Mafalala - Rua 3.043

Mafalala – Rua 3.043

Mafalala - Bidonville

Mafalala – Bidonville

 

Le tournage prend possession du lieu comme il peut et en quelques instants un attroupement important vient border la rue.

La régie fait au mieux pour repousser les enfants, pour ma part je les tiens à distance du matériel par un cordon tout symbolique de rubalise et je charge un garçon plus âgé qui m’a l’air d’en imposer aux autres de faire respecter cette limite, tâche qu’il accomplira parfaitement avec sérieux et autorité. En fin de journée je distribuerai les dernières pièces de metical qui traînent au fond de mes poches.

Mafalala - Les enfants du township

Mafalala – Les enfants du township

Fatima qui vient de s’échapper de la maison de Nuta en passant par la fenêtre, croise sur son chemin le petit Baifaz qui se propose de lui procurer à manger. Dans cette rue qui serpente curieusement, passe un vélo muni d’une espèce de haut-parleur de gare qui annonce la fin de l’alerte générale qui avait été déclenchée lors de l’apparition des enfants soldats dans la ville de la République des Enfants.

La République des enfants – 48 / 1 t7 – perche au centre, stéréo MS décodé L&R

Dans ce premier plan large, Fatima et Baifaz sont perdus au fond du cadre, peut-être les verra-t-on au Grand Rex, le vélo vient longer l’axe de la caméra. Le haut-parleur est factice et la voix sera faite plus tard, lorsque nous en auront le temps, avec on ne sait qui.

Avec difficulté Ana obtient que l’on fasse un plan plus serré mais l’axe de la caméra est tellement bizarre, en contre-plongée totalement décadrée, que la position du micro est loin d’être idéale et la voix du petit Karan est  si fluette que Pierre décide de faire un son seul plus présent de la réplique avec le petit Karan.

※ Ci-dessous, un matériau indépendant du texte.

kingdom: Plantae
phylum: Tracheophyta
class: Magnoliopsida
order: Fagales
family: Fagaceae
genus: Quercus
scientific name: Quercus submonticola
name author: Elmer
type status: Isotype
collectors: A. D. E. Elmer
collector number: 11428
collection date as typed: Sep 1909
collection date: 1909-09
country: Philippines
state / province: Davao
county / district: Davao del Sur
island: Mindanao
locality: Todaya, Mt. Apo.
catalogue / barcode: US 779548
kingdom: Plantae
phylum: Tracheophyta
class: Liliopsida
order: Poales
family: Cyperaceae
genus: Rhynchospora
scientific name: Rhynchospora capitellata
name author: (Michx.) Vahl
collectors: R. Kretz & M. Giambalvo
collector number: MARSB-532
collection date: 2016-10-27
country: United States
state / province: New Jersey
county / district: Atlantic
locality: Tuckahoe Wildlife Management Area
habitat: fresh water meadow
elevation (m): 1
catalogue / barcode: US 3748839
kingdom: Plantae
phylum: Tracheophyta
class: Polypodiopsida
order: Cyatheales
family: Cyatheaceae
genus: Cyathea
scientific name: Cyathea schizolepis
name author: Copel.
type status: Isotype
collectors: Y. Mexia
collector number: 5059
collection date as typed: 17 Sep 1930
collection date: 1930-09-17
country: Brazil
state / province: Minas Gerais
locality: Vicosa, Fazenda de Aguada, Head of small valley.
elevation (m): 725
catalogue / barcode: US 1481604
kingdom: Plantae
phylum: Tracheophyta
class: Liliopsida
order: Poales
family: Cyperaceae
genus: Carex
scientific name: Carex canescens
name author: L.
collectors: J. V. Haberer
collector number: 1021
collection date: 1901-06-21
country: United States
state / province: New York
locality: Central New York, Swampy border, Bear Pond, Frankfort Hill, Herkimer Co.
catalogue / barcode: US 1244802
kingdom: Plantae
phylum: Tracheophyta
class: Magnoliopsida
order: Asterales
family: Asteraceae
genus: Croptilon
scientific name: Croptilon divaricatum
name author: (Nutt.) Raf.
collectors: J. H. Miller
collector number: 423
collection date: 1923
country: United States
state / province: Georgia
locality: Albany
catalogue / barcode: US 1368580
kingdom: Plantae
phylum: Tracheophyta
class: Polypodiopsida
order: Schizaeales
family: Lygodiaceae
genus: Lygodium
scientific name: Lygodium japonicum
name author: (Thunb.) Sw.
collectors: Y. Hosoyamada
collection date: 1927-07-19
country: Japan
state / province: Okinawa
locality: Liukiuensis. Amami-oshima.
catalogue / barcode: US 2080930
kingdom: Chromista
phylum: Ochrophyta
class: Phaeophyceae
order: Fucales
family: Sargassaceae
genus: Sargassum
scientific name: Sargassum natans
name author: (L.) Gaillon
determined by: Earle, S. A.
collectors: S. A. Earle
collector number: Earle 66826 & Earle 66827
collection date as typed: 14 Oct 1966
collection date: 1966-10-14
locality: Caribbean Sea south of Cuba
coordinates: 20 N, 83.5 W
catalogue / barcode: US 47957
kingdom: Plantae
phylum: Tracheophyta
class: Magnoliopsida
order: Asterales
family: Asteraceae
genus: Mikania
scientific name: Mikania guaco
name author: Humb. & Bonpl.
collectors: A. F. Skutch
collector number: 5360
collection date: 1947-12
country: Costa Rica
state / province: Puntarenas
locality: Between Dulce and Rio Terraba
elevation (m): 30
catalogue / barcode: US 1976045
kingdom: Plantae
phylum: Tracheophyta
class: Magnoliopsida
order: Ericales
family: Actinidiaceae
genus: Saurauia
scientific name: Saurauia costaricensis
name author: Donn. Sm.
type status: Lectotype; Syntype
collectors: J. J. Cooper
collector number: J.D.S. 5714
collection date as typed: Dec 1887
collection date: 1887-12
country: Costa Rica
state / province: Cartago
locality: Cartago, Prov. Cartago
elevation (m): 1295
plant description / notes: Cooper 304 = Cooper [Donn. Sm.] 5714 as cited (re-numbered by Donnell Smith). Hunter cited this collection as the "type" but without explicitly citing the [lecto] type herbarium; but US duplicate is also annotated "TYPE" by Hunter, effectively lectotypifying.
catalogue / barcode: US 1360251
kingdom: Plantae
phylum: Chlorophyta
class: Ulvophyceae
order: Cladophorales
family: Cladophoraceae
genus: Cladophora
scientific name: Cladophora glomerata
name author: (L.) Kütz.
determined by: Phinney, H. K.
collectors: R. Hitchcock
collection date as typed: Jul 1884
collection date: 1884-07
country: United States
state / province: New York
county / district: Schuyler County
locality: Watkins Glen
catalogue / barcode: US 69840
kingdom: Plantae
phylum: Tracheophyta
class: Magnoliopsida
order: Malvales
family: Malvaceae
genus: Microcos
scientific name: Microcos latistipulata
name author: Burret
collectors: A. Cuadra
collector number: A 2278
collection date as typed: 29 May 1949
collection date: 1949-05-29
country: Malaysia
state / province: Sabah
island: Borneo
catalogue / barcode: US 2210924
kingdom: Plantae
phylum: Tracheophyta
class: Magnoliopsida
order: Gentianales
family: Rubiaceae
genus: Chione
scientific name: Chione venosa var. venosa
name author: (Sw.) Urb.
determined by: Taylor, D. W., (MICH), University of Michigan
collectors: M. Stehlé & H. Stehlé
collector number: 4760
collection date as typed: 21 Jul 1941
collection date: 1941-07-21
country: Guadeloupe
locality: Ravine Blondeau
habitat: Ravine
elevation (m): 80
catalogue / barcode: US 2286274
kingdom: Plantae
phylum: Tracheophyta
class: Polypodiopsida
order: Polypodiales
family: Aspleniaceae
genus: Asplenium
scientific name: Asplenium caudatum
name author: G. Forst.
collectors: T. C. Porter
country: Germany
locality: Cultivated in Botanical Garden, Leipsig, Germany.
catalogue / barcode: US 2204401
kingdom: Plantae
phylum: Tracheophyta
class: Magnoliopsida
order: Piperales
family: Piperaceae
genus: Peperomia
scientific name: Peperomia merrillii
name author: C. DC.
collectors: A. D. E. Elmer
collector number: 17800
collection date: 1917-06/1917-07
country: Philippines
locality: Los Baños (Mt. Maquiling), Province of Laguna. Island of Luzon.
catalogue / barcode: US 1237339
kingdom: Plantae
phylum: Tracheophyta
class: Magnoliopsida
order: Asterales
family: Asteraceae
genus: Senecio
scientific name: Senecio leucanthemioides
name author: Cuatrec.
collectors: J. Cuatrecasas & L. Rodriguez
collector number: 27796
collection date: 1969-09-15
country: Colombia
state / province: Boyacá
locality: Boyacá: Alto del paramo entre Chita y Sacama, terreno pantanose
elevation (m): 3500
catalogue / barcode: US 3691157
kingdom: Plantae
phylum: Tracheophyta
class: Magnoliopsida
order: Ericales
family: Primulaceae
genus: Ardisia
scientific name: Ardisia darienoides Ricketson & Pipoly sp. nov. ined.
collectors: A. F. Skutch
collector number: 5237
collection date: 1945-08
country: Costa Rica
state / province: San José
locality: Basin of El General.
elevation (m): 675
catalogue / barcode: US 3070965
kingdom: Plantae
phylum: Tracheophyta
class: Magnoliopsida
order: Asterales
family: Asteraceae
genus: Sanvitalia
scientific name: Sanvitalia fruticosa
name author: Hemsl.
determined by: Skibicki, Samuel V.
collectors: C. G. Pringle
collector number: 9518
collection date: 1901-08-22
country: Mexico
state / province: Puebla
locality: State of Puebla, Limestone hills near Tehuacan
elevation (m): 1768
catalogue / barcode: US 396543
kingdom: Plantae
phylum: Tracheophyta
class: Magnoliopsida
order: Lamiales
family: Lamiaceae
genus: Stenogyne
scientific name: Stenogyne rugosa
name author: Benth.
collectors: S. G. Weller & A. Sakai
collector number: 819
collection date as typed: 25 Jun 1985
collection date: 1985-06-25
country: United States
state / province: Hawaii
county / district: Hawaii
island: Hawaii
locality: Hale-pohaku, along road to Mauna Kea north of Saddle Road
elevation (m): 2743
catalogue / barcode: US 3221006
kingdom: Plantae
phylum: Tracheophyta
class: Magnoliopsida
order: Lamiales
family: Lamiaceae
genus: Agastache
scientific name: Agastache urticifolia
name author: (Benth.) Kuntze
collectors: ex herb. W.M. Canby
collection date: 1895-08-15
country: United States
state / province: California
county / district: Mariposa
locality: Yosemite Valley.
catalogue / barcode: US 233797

La République des enfants – 48 / 2 t5 – perche au centre, stéréo MS décodé L&R

 
Mafalala - Sieste

Mafalala – Sieste

Mafalala - Rua Eusébio da Silva

Mafalala – Rua Eusébio da Silva

 

Ainsi à trois heures et demi avons-nous fini les quatre plans de la journée, soit vingt-quatre prises en tout, encore moins qu’hier. Indubitablement le tournage paye les périodes de repos trop courtes qui amenuisent le rendement de l’équipe.

Mafalala - Fin de journée

Mafalala – Fin de journée

Un dernier regard sur ce quartier accueillant, calme et serein dans sa pauvreté, puis nous reprenons le chemin de l’hôtel à la suite de Bob. En continuant la rue du décor, nous débouchons directement sur Avenida Acordos de Lusaka, la fameuse route de l’aéroport.

En arrivant vers l’Hôtel de Ville par Ho Chi Min, ça bouchonne pas mal. En effet, ce soir, tout le quartier de la place de l’Indépendance est bouclé pour les cérémonies de demain, la régie a prévu de stationner l’ensemble des véhicules le long de Rua da Radio, face à la cathédrale. Deux gardes armés veilleront la nuit à leur sécurité. Une fois sur place, il nous faut cependant attendre une bonne demi-heure avant que n’arrive Yardena qui nous indique l’endroit exact du stationnement.

Les préparatifs de la fête semblent terminés, seule la sono en est encore à affiner ses derniers réglages en passant en boucle un bon vieux morceau de Dire Straits, espérons que ça ne durera pas comme hier jusqu’à une heure du matin.

Il y a tout juste une semaine, à notre retour du restaurant à Matola, alors que les échafaudages étaient encore en plein montage, des troupes de soldats avaient envahis la place pour les dernières répétitions du défilé. L’ambiance y était plutôt détendue dans les rangs, les musiciens se chauffaient, les gradés faisaient les cents pas en attendant l’ordre du départ, ça tenait plus du jazz band et du grand bazar que de la marche militaire.

Maputo – Répétition défilé du 25 juin – pcm-d50 – stéréo AB

Plus tard en début de soirée, je redescends à la voiture ayant oublié le DVD à graver, à peine avais-je ouvert le coffre que les deux gardes, le visage masqué d’une cagoule dans le froid de la nuit, se précipitent vers moi, instant de frayeur en voyant les armes pointées, je m’identifie promptement avant qu’ils n’aient l’idée de tirer la première balle, ouf. C’est certain, le matériel est en sécurité, peut-être trop.